Now that we have the Prometheus collecting the metrics we can expose Grafana. Grafana is analytics & monitoring solution which can be viewed as a nice presentation of metrics which we are being collected in the Prometheus. You can find more information about Grafana at https://grafana.com/.

To run Grafana make sure that the Prometheus is started and collecting metrics. If you followed previous section, the prometheus should be running.

To start Grafana you can run:

docker run --rm -p 3000:3000 --network host grafana/grafana:6.4.4

This will expose Grafana console at http://localhost:3000. You can login with default admin user (admin:admin).

The first thing we need to do with the new Grafana instance is to add a data source. Click the Add data source button on the welcome page. Select Prometheus. In the HTTP section set URL to be http://localhost:9090 and change the Scrape interval to be 1s. Click Save & Test.

Now is the time to add a new dashboard with the metrics we are interested in. You can add a new custom dashboard and new panels manually (the UI is intuitive) or you can skip the manual configuration with the following simple provided dashboard:

  • click plus sign on the left side → Import

  • paste the following JSON - grafana.json

  • set the Prometheus (Prometheus = Prometheus) data source on the next screen and click Import. You will see four simple panels displaying some of the application metrics that we exposed in our {productName} server.

Note
In production you typically do not run these service yourself but they are provided for you by operations or platform directly.
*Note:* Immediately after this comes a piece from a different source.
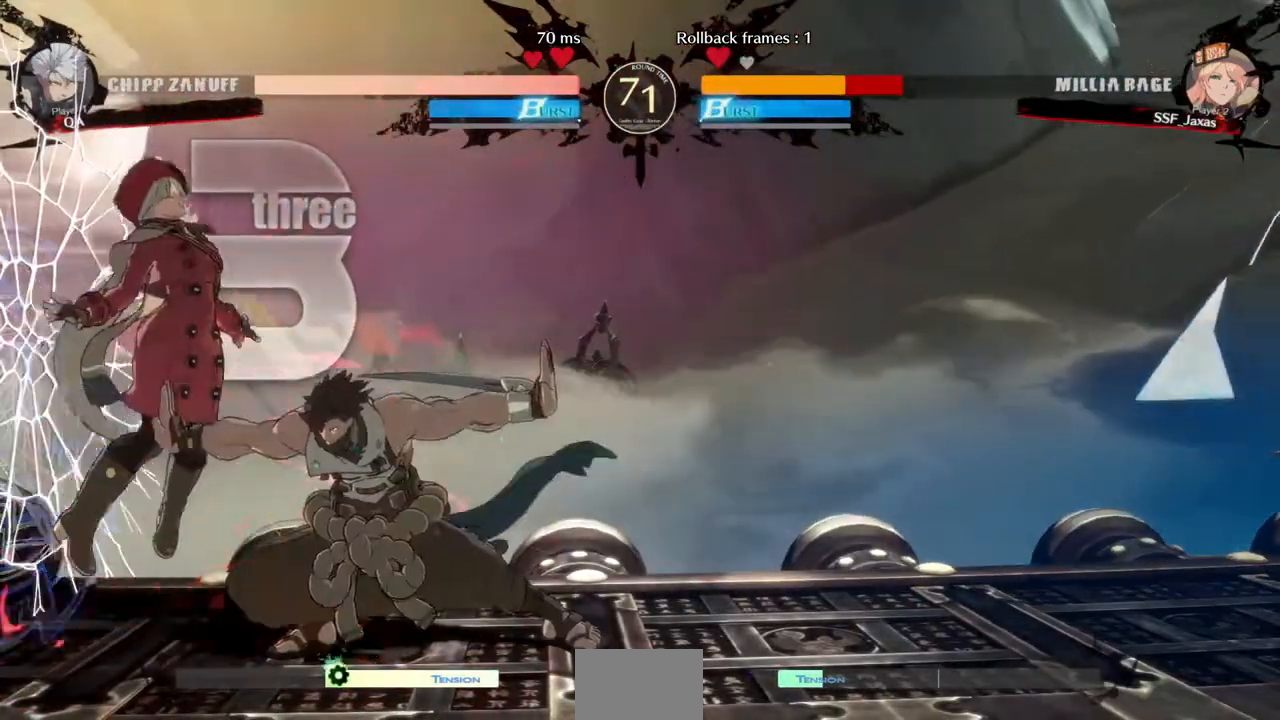
{"dt_ms": 520, "buttons": ["DPAD_LEFT"]}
So you just need to pass the location of your services to allow these services to collect metrics for you.

You can again make several requests for prime numbers (e.g., http://localhost:8080/microprofile-metrics/prime/7) to see how the metrics change.

Conclusion

MicroProfile Metrics provide a way for your application to expose metrics about your application/service to the outside world. They expose the metrics in a well-known Prometheus format which is directly consumable in the cloud environment. The more information can be found in the MicroProfile Metrics specification.